All lines below are to be output exactly as they stand.

○ ○ ○ ○

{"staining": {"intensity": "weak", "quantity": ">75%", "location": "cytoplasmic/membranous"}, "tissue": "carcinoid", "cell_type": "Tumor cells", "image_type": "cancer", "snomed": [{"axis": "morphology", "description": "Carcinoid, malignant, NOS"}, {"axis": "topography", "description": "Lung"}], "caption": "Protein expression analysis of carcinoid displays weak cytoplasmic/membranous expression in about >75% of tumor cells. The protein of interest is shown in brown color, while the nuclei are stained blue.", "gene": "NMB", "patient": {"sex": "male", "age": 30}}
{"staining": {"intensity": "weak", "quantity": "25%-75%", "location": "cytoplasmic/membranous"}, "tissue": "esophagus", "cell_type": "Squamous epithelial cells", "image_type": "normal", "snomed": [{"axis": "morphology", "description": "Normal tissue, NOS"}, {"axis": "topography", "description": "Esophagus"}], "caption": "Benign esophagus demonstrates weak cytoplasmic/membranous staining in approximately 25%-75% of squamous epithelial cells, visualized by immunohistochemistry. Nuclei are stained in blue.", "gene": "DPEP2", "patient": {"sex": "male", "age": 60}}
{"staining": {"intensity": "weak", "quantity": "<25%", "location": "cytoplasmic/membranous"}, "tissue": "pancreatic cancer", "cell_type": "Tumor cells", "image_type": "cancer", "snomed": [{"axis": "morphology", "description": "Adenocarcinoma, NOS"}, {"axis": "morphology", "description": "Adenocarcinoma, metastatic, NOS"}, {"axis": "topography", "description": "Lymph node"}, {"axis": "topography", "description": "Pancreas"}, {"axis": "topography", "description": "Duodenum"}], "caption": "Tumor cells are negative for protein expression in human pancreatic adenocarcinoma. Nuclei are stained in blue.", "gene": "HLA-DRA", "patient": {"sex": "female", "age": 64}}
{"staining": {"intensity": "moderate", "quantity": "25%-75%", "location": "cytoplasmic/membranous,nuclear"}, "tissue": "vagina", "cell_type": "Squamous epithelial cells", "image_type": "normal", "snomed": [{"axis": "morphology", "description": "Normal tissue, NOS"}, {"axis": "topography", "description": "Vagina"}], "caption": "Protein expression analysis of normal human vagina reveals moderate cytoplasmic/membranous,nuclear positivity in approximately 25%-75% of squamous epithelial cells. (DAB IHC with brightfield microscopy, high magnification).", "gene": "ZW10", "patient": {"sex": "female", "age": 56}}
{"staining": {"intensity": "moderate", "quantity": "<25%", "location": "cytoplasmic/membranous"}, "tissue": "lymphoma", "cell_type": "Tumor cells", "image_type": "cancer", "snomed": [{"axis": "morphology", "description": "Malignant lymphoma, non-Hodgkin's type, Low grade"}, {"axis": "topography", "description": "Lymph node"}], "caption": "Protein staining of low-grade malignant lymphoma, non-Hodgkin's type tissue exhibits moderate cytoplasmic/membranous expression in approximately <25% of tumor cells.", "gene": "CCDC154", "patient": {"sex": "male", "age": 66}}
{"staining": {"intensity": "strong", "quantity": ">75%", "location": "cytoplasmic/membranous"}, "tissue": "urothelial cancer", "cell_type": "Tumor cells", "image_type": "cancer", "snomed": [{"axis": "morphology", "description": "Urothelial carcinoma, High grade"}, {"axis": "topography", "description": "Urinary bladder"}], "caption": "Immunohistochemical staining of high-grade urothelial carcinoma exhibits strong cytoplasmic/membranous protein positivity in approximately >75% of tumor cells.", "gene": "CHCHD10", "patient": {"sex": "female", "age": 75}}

○ ○ ○ ○

**Result**
{"staining": {"intensity": "weak", "quantity": ">75%", "location": "cytoplasmic/membranous"}, "tissue": "carcinoid", "cell_type": "Tumor cells", "image_type": "cancer", "snomed": [{"axis": "morphology", "description": "Carcinoid, malignant, NOS"}, {"axis": "topography", "description": "Lung"}], "caption": "Protein expression analysis of carcinoid displays weak cytoplasmic/membranous expression in about >75% of tumor cells. The protein of interest is shown in brown color, while the nuclei are stained blue.", "gene": "NMB", "patient": {"sex": "male", "age": 30}}
{"staining": {"intensity": "weak", "quantity": "25%-75%", "location": "cytoplasmic/membranous"}, "tissue": "esophagus", "cell_type": "Squamous epithelial cells", "image_type": "normal", "snomed": [{"axis": "morphology", "description": "Normal tissue, NOS"}, {"axis": "topography", "description": "Esophagus"}], "caption": "Benign esophagus demonstrates weak cytoplasmic/membranous staining in approximately 25%-75% of squamous epithelial cells, visualized by immunohistochemistry. Nuclei are stained in blue.", "gene": "DPEP2", "patient": {"sex": "male", "age": 60}}
{"staining": {"intensity": "weak", "quantity": "<25%", "location": "cytoplasmic/membranous"}, "tissue": "pancreatic cancer", "cell_type": "Tumor cells", "image_type": "cancer", "snomed": [{"axis": "morphology", "description": "Adenocarcinoma, NOS"}, {"axis": "morphology", "description": "Adenocarcinoma, metastatic, NOS"}, {"axis": "topography", "description": "Lymph node"}, {"axis": "topography", "description": "Pancreas"}, {"axis": "topography", "description": "Duodenum"}], "caption": "Tumor cells are negative for protein expression in human pancreatic adenocarcinoma. Nuclei are stained in blue.", "gene": "HLA-DRA", "patient": {"sex": "female", "age": 64}}
{"staining": {"intensity": "moderate", "quantity": "25%-75%", "location": "cytoplasmic/membranous,nuclear"}, "tissue": "vagina", "cell_type": "Squamous epithelial cells", "image_type": "normal", "snomed": [{"axis": "morphology", "description": "Normal tissue, NOS"}, {"axis": "topography", "description": "Vagina"}], "caption": "Protein expression analysis of normal human vagina reveals moderate cytoplasmic/membranous,nuclear positivity in approximately 25%-75% of squamous epithelial cells. (DAB IHC with brightfield microscopy, high magnification).", "gene": "ZW10", "patient": {"sex": "female", "age": 56}}
{"staining": {"intensity": "moderate", "quantity": "<25%", "location": "cytoplasmic/membranous"}, "tissue": "lymphoma", "cell_type": "Tumor cells", "image_type": "cancer", "snomed": [{"axis": "morphology", "description": "Malignant lymphoma, non-Hodgkin's type, Low grade"}, {"axis": "topography", "description": "Lymph node"}], "caption": "Protein staining of low-grade malignant lymphoma, non-Hodgkin's type tissue exhibits moderate cytoplasmic/membranous expression in approximately <25% of tumor cells.", "gene": "CCDC154", "patient": {"sex": "male", "age": 66}}
{"staining": {"intensity": "strong", "quantity": ">75%", "location": "cytoplasmic/membranous"}, "tissue": "urothelial cancer", "cell_type": "Tumor cells", "image_type": "cancer", "snomed": [{"axis": "morphology", "description": "Urothelial carcinoma, High grade"}, {"axis": "topography", "description": "Urinary bladder"}], "caption": "Immunohistochemical staining of high-grade urothelial carcinoma exhibits strong cytoplasmic/membranous protein positivity in approximately >75% of tumor cells.", "gene": "CHCHD10", "patient": {"sex": "female", "age": 75}}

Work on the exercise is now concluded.